The Balkans have only got one future in peace and that is through the European Union. I do not believe we should be historically determined about this. We must give these people the opportunity to enjoy what Europe gives, which is the overarching structure within which nationalism can be sublimates. That is the only future for them. This is their home and I believe that Bosnia and Herzegovina will - God, Allah or whatever it is willing - one day be a member of the European Union and be regarded as one of its little jewels. It is indescribably beautiful with a wonderful ethnic make-up.

We have to help them to do this, but it does mean being tough about it sometimes.

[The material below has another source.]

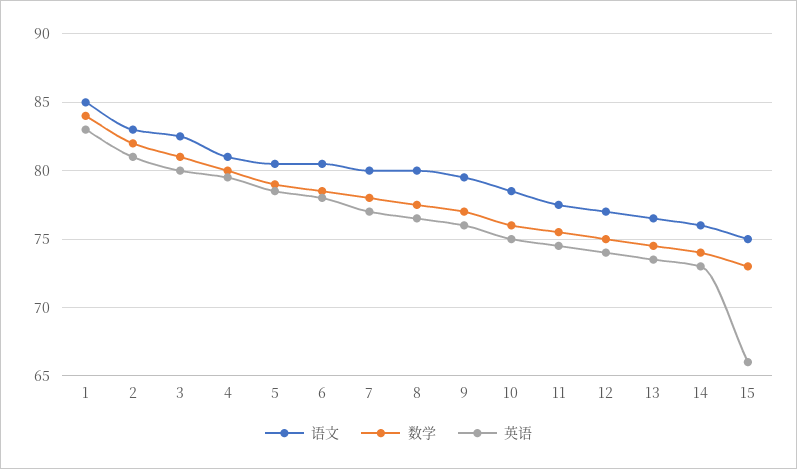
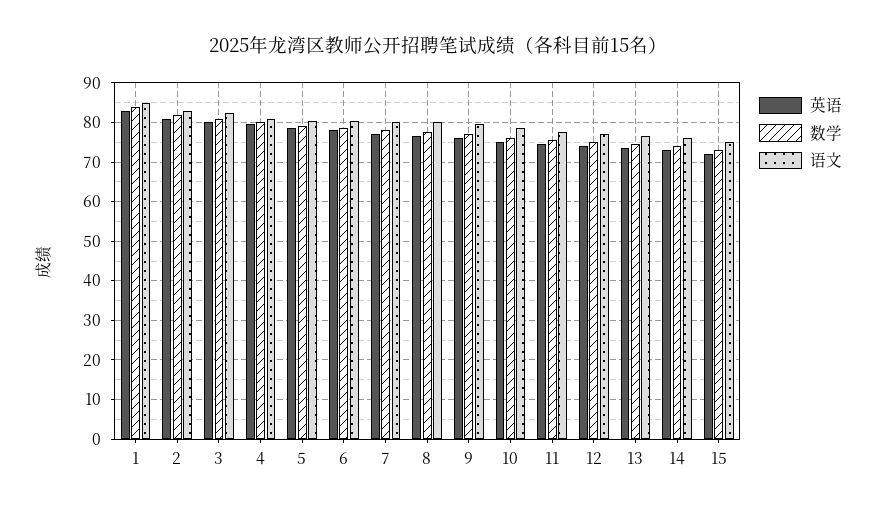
英语, 15: 66 -> 72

Deputy Pádraig Mac Lochlainn shares my concerns. This is not a question for Bosnia or the Balkans but one for us as Europeans. I hate what I see. I am an old man; perhaps I am a misanthrope and getting more and more miserable in my old age, but I look around and see the effects of economic hardship - perhaps even, God help us, economic collapse in some places - and begin to see the rise of extremists. I am not talking only about extremists on the right: now that the Labour Party is where it is, there is no one representing the growing socialist left. I am not a socialist, but they make up a large portion of the British population and perhaps the Irish population too - one sees them outside St. Paul's Cathedral - who are now simply unrepresented. In France we will see a worrying rise of the right under Marine Le Pen, but we will also see considerable concern about the rise of the left. We are beginning to move to a much more broken and divided society, of which, yes, protectionism and nationalism will, I fear, be part. It will require immense wisdom and statesmanship among our leaders and politicians such as those present to rise above this because the temptations will be huge. The opening of The Second Coming by the great W.B. Yeats goes:

Turning and turning in the widening gyre

The falcon cannot hear the falconer; [...]

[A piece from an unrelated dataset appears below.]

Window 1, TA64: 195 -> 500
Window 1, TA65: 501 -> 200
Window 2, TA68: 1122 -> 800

The best lack all conviction, while the worst

Are full of passionate intensity.

He goes on to talk about the blood-dimmed tide and beast slouching towards Bethlehem. I do not predict this, but I fear it. The Balkans are a place where one sees in stark reality what the consequences of this would be and where it would take us.

Co-Chairman (Deputy Paschal Donohoe

On behalf of all our members, I again thank Lord Ashdown and all colleagues for their contributions.

Co-Chairman (Deputy Pat Breen

The title of Lord Ashdown's book, A Fortunate Life, is apt. He has achieved more in his political life than others who have held the highest offices in Europe, for which I commend him. It has also been a great life in which he has achieved so much. The decision by the two committees to hold a joint session was a good one because everybody wanted to contribute to the debate. As Lord Ashdown can see for himself, everybody was interested and well informed. I thank him for updating us on the current situation. His knowledge is second to none because of his long experience.

The Vice Chairman of the Joint Committee on Foreign Affairs referred to our visit to Sarajevo two years ago. It was the one visit abroad that really stuck in my mind - the scars and the sadness are still apparent 20 years on. I recently met Baroness Ashton in Warsaw and she has accepted an invitation to come here, although no date has yet been set. I am sure the issue will be on the agenda when she comes and we may again have a joint session of both committees.

I again thank Lord Ashdown for updating us. He is a welcome visitor here, especially with a name like Paddy.

The joint committee adjourned at 12.55 p.m. until 11.30 a.m. on Thursday, 26 January 2012.